The idea of getting out bed that little bit later and not having to face the daily grind of commuting to work is by far the most obvious advantage of teleworking.

All of us spend an ever-increasing chunk of our working week behind the wheel of a car or waiting at a bus stop that it's no wonder Swindon's roads are becoming even more clogged-up in the morning and afternoon - and the situation doesn't look like getting any better.

Cutting down the wasted time travelling back-and-forth to work is therefore the first priority of many who have chosen to work from home, especially those who live more than an hour away from their place of work.

Unfortunately, 'Can I cut down my commuting time?' is not the key question you must ask yourself before comtemplating a change in your work routine. Everyone wants to cut their communting time down, it doesn't mean they should work from home one day a week.
That key question has to be:

- Can you realistically do the job from home?

- Can you realistically do the job from home?

Quite obviously, if your job involves doing a lot of things face-to-face with your customers and colleagues then working from home is not for you. Similiarly, if your job involves a lot of supervision of others it's probably not the best option either.

So who is it good for? Designers, yes. Sales people, yes. Face-to-face people. yes. Because teleworking and the advancement in communication via the Internet is the chance to change the way we do things - things we always did a certain way because we thought that was the proper way to do it without trying anything else.

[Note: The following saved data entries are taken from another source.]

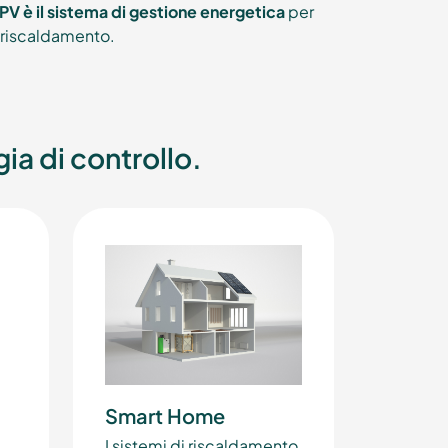
PV è il sistema di gestione energetica
per
i riscaldamento.
gia di controllo.
Smart Home
I sistemi di riscaldamento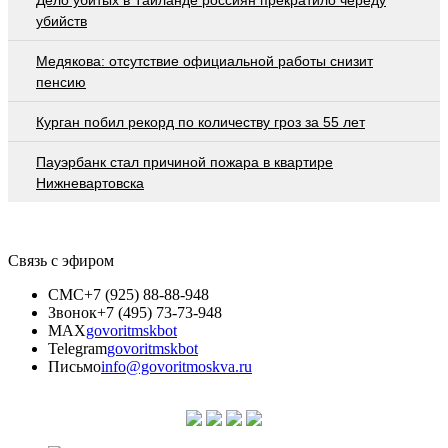
убийств
Медякова: отсутствие официальной работы снизит
пенсию
Курган побил рекорд по количеству гроз за 55 лет
Пауэрбанк стал причиной пожара в квартире
Нижневартовска
Связь с эфиром
СМС
+7 (925) 88-88-948
Звонок
+7 (495) 73-73-948
MAX
govoritmskbot
Telegram
govoritmskbot
Письмо
info@govoritmoskva.ru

Do you need to spend so much of your time conducting face-to-face meetings with people? Would a simple email reply suffice? Can the people you supervise get on better without you? Could instant messaging or simply telephoning keep you in touch sufficiently well to know what's going on?

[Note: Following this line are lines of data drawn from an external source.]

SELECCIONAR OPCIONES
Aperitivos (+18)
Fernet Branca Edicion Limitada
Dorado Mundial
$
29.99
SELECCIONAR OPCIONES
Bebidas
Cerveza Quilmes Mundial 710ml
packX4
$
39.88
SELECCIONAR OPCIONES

These are all questions that can now be asked - and should be asked.

But even if the answers point to being able to work from home and still maintain, or even improve, your job efficiently.....

- is working at home really the right place to be?

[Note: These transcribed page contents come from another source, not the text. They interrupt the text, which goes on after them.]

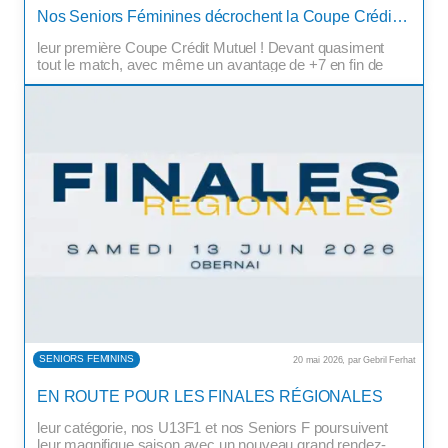
Il y a pile une semaine, nos Seniors Féminines venaient à
Nos Seniors Féminines décrochent la Coupe Crédit Mutuel et signent le doublé !
bout d’une valeureuse équipe des Coteaux pour remporter
leur première Coupe Crédit Mutuel ! Devant quasiment
tout le match, avec même un avantage de +7 en fin de
première période, nos Seniors se sont néanmoins fait peur
face à une équipe des Coteaux qui […]
SENIORS FEMININS
20 mai 2026, par Gebril Ferhat
EN ROUTE POUR LES FINALES RÉGIONALES
Après avoir été sacrées championnes du Haut-Rhin dans
leur catégorie, nos U13F1 et nos Seniors F poursuivent
Obern
leur magnifique saison avec un nouveau grand rendez-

This is the real crux for many. The person at work in an office environment mixing with collegues and interacting with other people might be a far more productive individual than the same person at home with only the cat for company, even without all the distractions that go with a traditional workplace.

Other possible drawbacks include:

- Difficulty separating work from family life. How will your partner or kids react to you being around during the week?

- The cost of paying for your own milk, tea etc and even electricity. It may sound small, but it adds up.

- Will you be tempted to work at weekends?

The disadvantages far outweigh the advantages for many, but they only realise it after they've tried it, which is no bad thing.

The overall ideal is to do both. To mix the two. If your job suits it, one day at home in every week to crack on with certain projects and four in the office to put it into practice can really pay dividends.

In essence, then, the decision to work from home is all about being honest with yourself. If you feel more happy on your own and not worrying about being 'out-of-the-loop', even for a day, then teleworking maybe exactly what you need. If not, then who's asking?

But even before you've made your decision, the first hurdle is persuading the boss that it's a good idea - and that's a totally different matter!